Mean, Variance and Distributions


The Mean-variance Paradigm

The world is, unhappily, very complex. Before one can analyze, one must abstract. The time-state paradigm provides a procedure for doing so. Its power lies in the straightforward way that it accommodates time, risk, and options. But this power comes at a price. In general, one must assume a relatively simple structure (e.g. two possible outcomes in each trading period) and the existence of markets that are sufficiently complete to allow replication and valuation of desired patterns of payments and/or consumption over time.

Despite these limitations, the time-state paradigm is eminently practical in a number of settings. Dynamic strategies involving broad asset classes are frequently analyzed using it. It is also the paradigm of choice when derivative securities are the focus of attention. However, when the goal is to consider many possible combinations of many different financial instruments, use of the time-state approach poses a number of problems. One must either assume a limited number of outcomes in each trading interval, making most of the securities redundant, or many such outcomes, making the assumption of complete markets unrealistic. Clearly, a Hobson's choice.
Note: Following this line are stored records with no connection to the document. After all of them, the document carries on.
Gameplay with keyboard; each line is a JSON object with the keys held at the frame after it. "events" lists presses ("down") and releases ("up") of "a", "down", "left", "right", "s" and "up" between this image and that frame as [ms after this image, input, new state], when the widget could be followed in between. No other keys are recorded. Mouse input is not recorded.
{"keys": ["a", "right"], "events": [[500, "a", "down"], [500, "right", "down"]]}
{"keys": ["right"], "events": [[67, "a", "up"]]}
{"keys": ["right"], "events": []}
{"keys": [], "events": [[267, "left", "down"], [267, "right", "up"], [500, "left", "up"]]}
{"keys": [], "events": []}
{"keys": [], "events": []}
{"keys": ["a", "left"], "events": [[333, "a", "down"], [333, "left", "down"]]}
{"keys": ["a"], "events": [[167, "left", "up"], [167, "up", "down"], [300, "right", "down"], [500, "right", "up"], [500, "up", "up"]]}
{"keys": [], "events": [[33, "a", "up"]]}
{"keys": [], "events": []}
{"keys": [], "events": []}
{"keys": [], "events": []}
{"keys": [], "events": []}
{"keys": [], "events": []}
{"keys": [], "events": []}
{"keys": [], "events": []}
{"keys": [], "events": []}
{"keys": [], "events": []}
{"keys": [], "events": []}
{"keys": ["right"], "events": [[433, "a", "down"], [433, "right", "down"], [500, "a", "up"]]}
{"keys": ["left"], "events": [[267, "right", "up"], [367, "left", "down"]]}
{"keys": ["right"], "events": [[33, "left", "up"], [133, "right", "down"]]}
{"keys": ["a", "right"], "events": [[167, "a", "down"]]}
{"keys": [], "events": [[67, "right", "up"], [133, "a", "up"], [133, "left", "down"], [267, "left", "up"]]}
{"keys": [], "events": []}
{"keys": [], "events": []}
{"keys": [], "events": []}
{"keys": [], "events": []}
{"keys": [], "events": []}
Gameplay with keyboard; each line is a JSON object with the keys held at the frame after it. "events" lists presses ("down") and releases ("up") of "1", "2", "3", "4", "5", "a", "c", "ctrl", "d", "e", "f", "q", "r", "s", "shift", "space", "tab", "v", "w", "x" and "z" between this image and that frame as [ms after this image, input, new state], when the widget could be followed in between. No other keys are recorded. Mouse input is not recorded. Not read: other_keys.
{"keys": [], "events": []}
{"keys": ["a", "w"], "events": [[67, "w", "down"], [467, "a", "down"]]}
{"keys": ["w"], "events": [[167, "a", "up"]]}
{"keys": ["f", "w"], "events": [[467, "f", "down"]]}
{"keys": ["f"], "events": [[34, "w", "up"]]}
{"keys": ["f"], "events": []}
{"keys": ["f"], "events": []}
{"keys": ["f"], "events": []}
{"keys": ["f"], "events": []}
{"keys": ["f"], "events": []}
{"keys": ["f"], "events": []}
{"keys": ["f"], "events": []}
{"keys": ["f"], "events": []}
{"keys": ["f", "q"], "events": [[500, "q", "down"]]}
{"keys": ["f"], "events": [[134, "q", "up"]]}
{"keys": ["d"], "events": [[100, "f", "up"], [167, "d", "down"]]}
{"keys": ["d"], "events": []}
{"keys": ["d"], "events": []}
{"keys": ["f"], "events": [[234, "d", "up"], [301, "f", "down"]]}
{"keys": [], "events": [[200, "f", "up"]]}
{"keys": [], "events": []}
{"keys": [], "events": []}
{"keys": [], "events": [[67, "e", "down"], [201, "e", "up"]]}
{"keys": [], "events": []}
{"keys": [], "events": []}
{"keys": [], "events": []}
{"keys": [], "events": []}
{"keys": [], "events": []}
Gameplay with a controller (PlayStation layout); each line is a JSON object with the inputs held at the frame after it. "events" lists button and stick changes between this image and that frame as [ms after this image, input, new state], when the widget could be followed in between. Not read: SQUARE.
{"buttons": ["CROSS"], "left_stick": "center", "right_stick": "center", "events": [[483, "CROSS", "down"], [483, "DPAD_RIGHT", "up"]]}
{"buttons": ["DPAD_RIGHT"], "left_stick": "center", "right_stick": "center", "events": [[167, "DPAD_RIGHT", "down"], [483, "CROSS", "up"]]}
In 1952, Markowitz proposed a paradigm for dealing with issues concerning choices which involve many possible financial instruments. Formally, it deals with only two discrete time periods (e.g. "now" and "a year from now"), or, equivalently, one accounting period (e.g. "one year"). In this scheme, the goal of an Investor is to select the portfolio of securities that will provide the best distribution of future consumption, given his or her investment budget. Two measures of the prospects provided by such a portfolio are assumed to be sufficient for evaluating its desirability: the expected or mean value at the end of the accounting period and the standard deviation or its square, the variance, of that value. If the initial investment budget is positive, there will be a one-to-one relationship between these end-of-period measures and comparable measures relating to the percentage change in value, or return over the period. Thus Markowitz' approach is often framed in terms of the expected return of a portfolio and its standard deviation of return, with the latter serving as a measure of risk.

The Markowitz paradigm is often characterized as dealing with portfolio risk and (expected) return or, more simply, risk and return. More precisely, it can be termed the mean-variance paradigm.

Expected Value

Assume that a portfolio will have a future (end-of-period) value of v1 in state 1, v2 in state 2, etc.. let v = [v1,v2,...vm] be a {1*m} element vector, where m is the number of possible states of the world. To compute the portfolio's expected future value, we need someone's estimate of the probabilities associated with the states. Let pr = [pr1,pr2,...,prm] be such a vector. The expected value is, as usual, a weighted average of the possible outcomes, with the probabilities of the outcomes used as weights:

     ev = pr*v'

If the current value of the portfolio is p, we can compute a vector of value-relatives (future/present values):

     vr = v/p

And a vector of returns (proportional changes in value):

     r = (v-p)/p

The portfolio's expected value-relative can be computed either directly or indirectly:

     evr = (pr*v')/p = ev/p

Similarly, the portfolio's expected return will be:

     er = (pr*(v-p)')/p = ((pr*v')-p)/p = (ev-p)/p

In the special case in which every outcome is equally likely, the expected value can be computed by simply taking the (arithmetic) mean of the possible values. In MATLAB:

     ev = mean(v)

Note that the mean function can be used with a matrix -- the result will be a row vector in which each element is the mean of the corresponding column in the original. This can prove handy with a matrix in which each column represents a different asset and each row a different state of the world, with the latter assumed to be equally likely.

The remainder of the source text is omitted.